Mariage à l'italienne par Alligator
Fev 2011:
Foutre! Que cela faisait longtemps que je n'avais pas vu un film de Vittorio de Sica! La dernière fois remonte à la diffusion télévisée sur la Cinq ou M6 de la série "Pain, amour etc." On est donc dans les années 80! Tout ça pour dire que mon regard sur le cinéaste est comme tout propre, tout neuf.
J'ai bien aimé ce film, sa cruauté, son humour vache, à la tendresse cachée et surtout son duo d'acteurs, admirables, émouvants et drôles. Car il faut dire que le film repose entièrement sur leurs prestations.
Marcello Mastroianni en séducteur compulsif, phallocrate, manipulateur et arroseur qui finit par être arrosé est en tout point excellent. Son cynisme arrogant fait mouche mais quand il prend en pleine poire la contre-attaque que lui réserve Sophia Loren, son air ahuri est irrésistible.
En effet, celle qu'il embobine et qui lui rend la monnaie de cette pièce est campée par une de ces actrices italiennes qui ont rendu le monde incandescent. Sophia Loren n'est pas qu'une image brillante de la beauté trans-alpine, elle a un talent d'actrice considérable. Capable par son jeu, ses regards et sa grâce féminine de vamper le public, elle peut tout aussi bien le bouleverser en un clin d'œil, provoquer en lui des torrents d'émotions.

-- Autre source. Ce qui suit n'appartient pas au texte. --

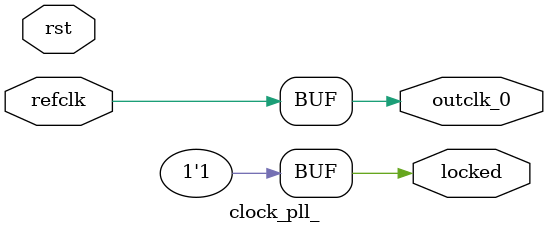
<source format=v>
module clock_pll_ (
    input wire refclk,
    input wire rst,
    output wire outclk_0,
    output wire locked
);

    assign outclk_0 = refclk; // No se divide, solo pasa el clock para simular
    assign locked = 1'b1;     // Siempre "estable"

endmodule
</source>
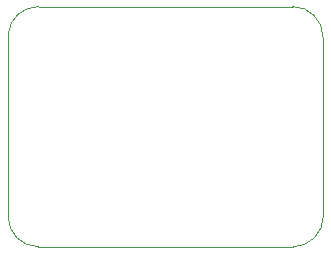
<source format=gbr>
%TF.GenerationSoftware,KiCad,Pcbnew,8.0.3-8.0.3-0~ubuntu23.10.1*%
%TF.CreationDate,2024-08-01T21:15:56-04:00*%
%TF.ProjectId,OPT4001,4f505434-3030-4312-9e6b-696361645f70,rev?*%
%TF.SameCoordinates,Original*%
%TF.FileFunction,Profile,NP*%
%FSLAX46Y46*%
G04 Gerber Fmt 4.6, Leading zero omitted, Abs format (unit mm)*
G04 Created by KiCad (PCBNEW 8.0.3-8.0.3-0~ubuntu23.10.1) date 2024-08-01 21:15:56*
%MOMM*%
%LPD*%
G01*
G04 APERTURE LIST*
%TA.AperFunction,Profile*%
%ADD10C,0.050000*%
%TD*%
G04 APERTURE END LIST*
D10*
X129794000Y-105410000D02*
X108204000Y-105410000D01*
X132334000Y-87630000D02*
X132305000Y-87620000D01*
X108204000Y-105410000D02*
G75*
G02*
X105664000Y-102870000I0J2540000D01*
G01*
X108232921Y-85080000D02*
X129765000Y-85080000D01*
X129765000Y-85080000D02*
G75*
G02*
X132305000Y-87620000I0J-2540000D01*
G01*
X132334000Y-87630000D02*
X132334000Y-102870000D01*
X132334000Y-102870000D02*
G75*
G02*
X129794000Y-105410000I-2540000J0D01*
G01*
X105664000Y-87402544D02*
G75*
G02*
X108232921Y-85080000I2540000J-227456D01*
G01*
X105664000Y-102870000D02*
X105664000Y-87402544D01*
M02*

</source>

Aussi belle que touchante, elle joue ici une fille de joie, simple enthousiaste, une jeune écervelée qui s'assote du premier beau gosse qui lui en met plein les mirettes. Captivée, elle le suit et lui sert de bonniche. Multi trompée, elle s'en accommode tant bien que mal. En mode roseau, elle plie l'échine mais ne rompt pas.
Car la belle devient aussi una mamma! La mamma, la sainte, la madone qui sacrifie sa vie, son cœur, son orgueil à l'éducation et au bien-être de ses petits!

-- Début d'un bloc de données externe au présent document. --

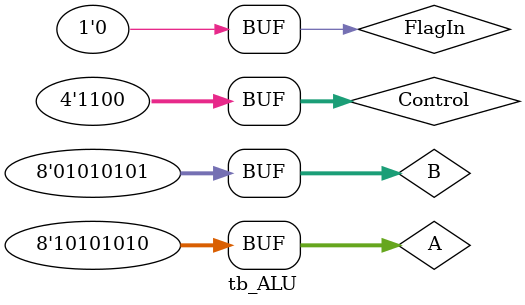
<source format=sv>
`timescale 1ns/1ps

module tb_ALU();
  parameter bits = 8;//Parametro 
  logic [bits-1:0] A, B;//Conexion
  logic FlagIn;
  logic [3:0] Control;
  logic FlagOut;
  logic [bits-1:0] Result;
  logic C;

  ALU #(bits) dut (
    .ALUA(A),
    .ALUB(B),
    .ALUFlagIn(FlagIn),
    .ALUControl(Control),
    .ALUFlags(FlagOut),
    .ALUResult(Result),
    .C(C));

  task test_case(input [3:0] ctrl, input [bits-1:0] a, b, input logic flag_in);
    begin
      A = a;
      B = b;
      FlagIn = flag_in;
      Control = ctrl;
      #5;
    end
  endtask

  initial begin
    // AND
    test_case(4'h0, 8'hF0, 8'h0F, 0);
    // OR
    test_case(4'h1, 8'hF0, 8'h0F, 0);
    // NOT (A)
    test_case(4'h2, 8'h55, 8'hAA, 0);
    // NOT (B)
    test_case(4'h2, 8'h55, 8'hAA, 1);
    // SUMA
    test_case(4'h3, 8'h0A, 8'h05, 0); // 10+5
    test_case(4'h3, 8'hFF, 8'h01, 0); // Overflow
    // RESTA
    test_case(4'h4, 8'h0A, 8'h05, 0); // 10-5
    test_case(4'h4, 8'h05, 8'h0A, 0); // Negativo
    // INC
    test_case(4'h5, 8'h0A, 8'h00, 0); // A+1
    test_case(4'h5, 8'h00, 8'h0A, 1); // B+1
    // DEC
    test_case(4'h6, 8'h0A, 8'h00, 0); // A-1
    test_case(4'h6, 8'h00, 8'h0A, 1); // B-1
    // XOR
    test_case(4'h7, 8'hF0, 8'h0F, 0);
    // SHIFT-L lógico
    test_case(4'h8, 8'h81, 8'h01, 0);
    test_case(4'h8, 8'h81, 8'h01, 1);
    // SHIFT-R lógico
    test_case(4'h9, 8'h81, 8'h01, 0);
    test_case(4'h9, 8'h81, 8'h01, 1);
    // SHIFT-ARITH-L
    test_case(4'hA, 8'h81, 8'h01, 0);
    // MAX
    test_case(4'hB, 8'h55, 8'hAA, 0);
    test_case(4'hB, 8'hAA, 8'h55, 0);
    // MIN
    test_case(4'hC, 8'h55, 8'hAA, 0);
    test_case(4'hC, 8'hAA, 8'h55, 0);
  end
endmodule

</source>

Mais quand le queutard se met en tête d'épouser une petite jeunette, la pute/madone/mamma se métamorphose en une lionne rusée et féroce. Certes, elle se rend coupable d'une duperie, mais le cadrage, le visage mélancolique et fatiguée qu'elle livre à la caméra nous disent que c'est là son dernier coup d'archet.
Ce qui reste plus confus, c'est la part de dépit amoureux que les deux héros mettent dans leur bataille. Sont-ils vraiment aussi éloignés l'un de l'autre? Se détestent-ils autant qu'ils le disent? S'instaure alors une sorte de suspense amoureux en quelque sorte : jusqu'où iront-ils? Le film est-il une comédie ou un drame romantique?

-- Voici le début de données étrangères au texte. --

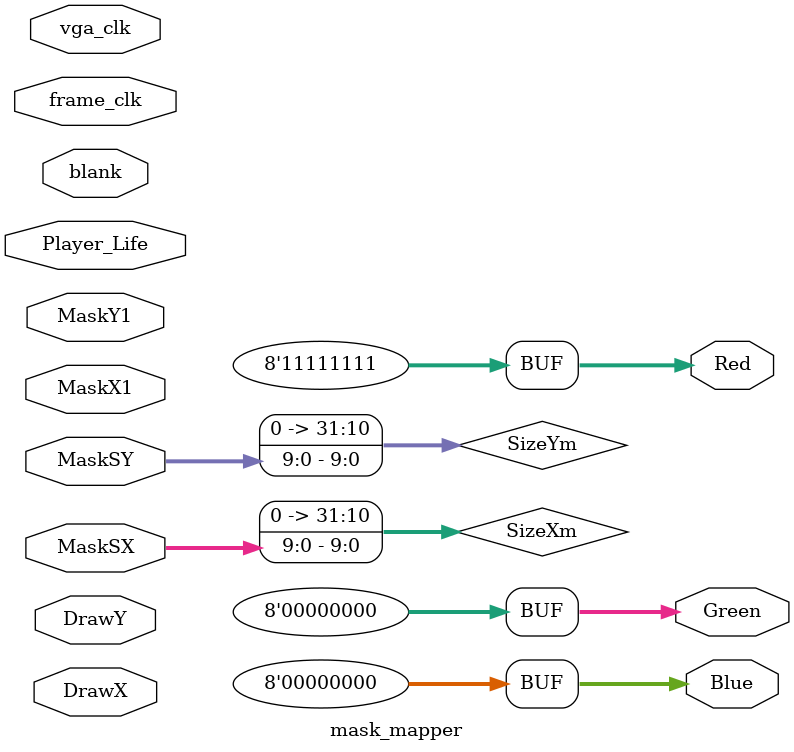
<source format=sv>
module  mask_mapper ( input			 vga_clk, frame_clk,
								input		 	 [3:0] Player_Life,
								input        [9:0] MaskX1, MaskY1, DrawX, DrawY, MaskSX, MaskSY,
								input			 blank, 
								output logic [7:0]  Red, Green, Blue );

//	//Initialization of the background 

	
	logic [7:0] rom_address_mask;
	logic [1:0] rom_q_mask;
	logic [3:0] palette_red_mask, palette_green_mask, palette_blue_mask;
	
	logic negedge_vga_clk;
	assign negedge_vga_clk= ~vga_clk;
	
	logic [9:0] mX,mY;
	assign mX = DrawX-(MaskX1-5)+1;
	assign mY = DrawY-(MaskY1-7)+1;
	

	assign rom_address_mask = ((mX * 12) / 12) + (((mY * 16) / 16) * 12);
	
	logic mask_on;
	int DistXm, DistYm, SizeXm, SizeYm;
	assign DistXm = DrawX - MaskX1;
   assign DistYm = DrawY - MaskY1;
	assign SizeXm = MaskSX;
	assign SizeYm = MaskSY;
	
	always_comb
   begin:mask_on_proc
			if((DistXm*DistXm<=SizeXm*SizeXm/4) &&(DistYm*DistYm<=SizeYm*SizeYm/4))
				mask_on = 1'b1;
			else 
            mask_on = 1'b0;
   end
	
	always_comb
   begin:RGB_Display//Display the image
//			if(mask_on == 1 'b1)
//			begin
				Red = 8'hff;
				Green = 8'h00;
				Blue = 8'h00;
//
//			end
			
//			else
//			begin
//				Red = 8'h00;
//				Green = 8'hff;
//				Blue = 8'h00;
//			end
	end


	HP_12_16_rom HP_12_16_rom (
		.clock   (negedge_vga_clk),
		.address (rom_address_mask),
		.q       (rom_q_mask)
	);

	HP_12_16_palette HP_12_16_palette (
		.index (rom_q_mask),
		.red   (palette_red_mask),
		.green (palette_green_mask),
		.blue  (palette_blue_mask)
	);	
	

endmodule 
</source>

Sur la corde raide, les personnages, les situations et par conséquent les spectateurs ne sont sûrs de rien. On ne sait trop. De Sica manie merveilleusement bien cette incertitude, lui donne une intensité à la fois jubilatoire et grave. J'ai beaucoup apprécié cette maitrise dans l'écriture, dans le rythme avec des fractures très nettes et dans la direction des acteurs. C'est astucieux et très finement construit. L'attention est maintenue tout le long du film sur ces personnages hauts en couleurs, criant, gesticulant, se déchirant, s'aimant à plein poumons.
Un film à la générosité tout italienne, napolitaine devrais-je dire, ensoleillée, lumineuse.